Every line in the entries that holds the word "hogy" counts toward the answer, which should be a single number.
▼▼▼
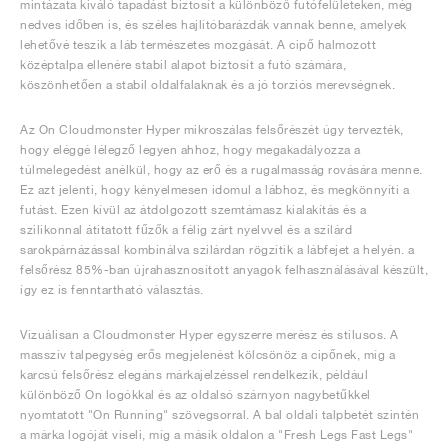
mintázata kiváló tapadást biztosít a különböző futófelületeken, még
nedves időben is, és széles hajlítóbarázdák vannak benne, amelyek
lehetővé teszik a láb természetes mozgását. A cipő halmozott
középtalpa ellenére stabil alapot biztosít a futó számára,
köszönhetően a stabil oldalfalaknak és a jó torziós merevségnek.
Az On Cloudmonster Hyper mikroszálas felsőrészét úgy tervezték,
hogy eléggé lélegző legyen ahhoz, hogy megakadályozza a
túlmelegedést anélkül, hogy az erő és a rugalmasság rovására menne.
Ez azt jelenti, hogy kényelmesen idomul a lábhoz, és megkönnyíti a
futást. Ezen kívül az átdolgozott szemtámasz kialakítás és a
szilikonnal átitatott fűzők a félig zárt nyelvvel és a szilárd
sarokpárnázással kombinálva szilárdan rögzítik a lábfejet a helyén. a
felsőrész 85%-ban újrahasznosított anyagok felhasználásával készült,
így ez is fenntartható választás.
Vizuálisan a Cloudmonster Hyper egyszerre merész és stílusos. A
masszív talpegység erős megjelenést kölcsönöz a cipőnek, míg a
karcsú felsőrész elegáns márkajelzéssel rendelkezik, például
különböző On logókkal és az oldalsó szárnyon nagybetűkkel
nyomtatott "On Running" szövegsorral. A bal oldali talpbetét szintén
a márka logóját viseli, míg a másik oldalon a "Fresh Legs Fast Legs"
▲▲▲
▶ _Solution to the problem_
3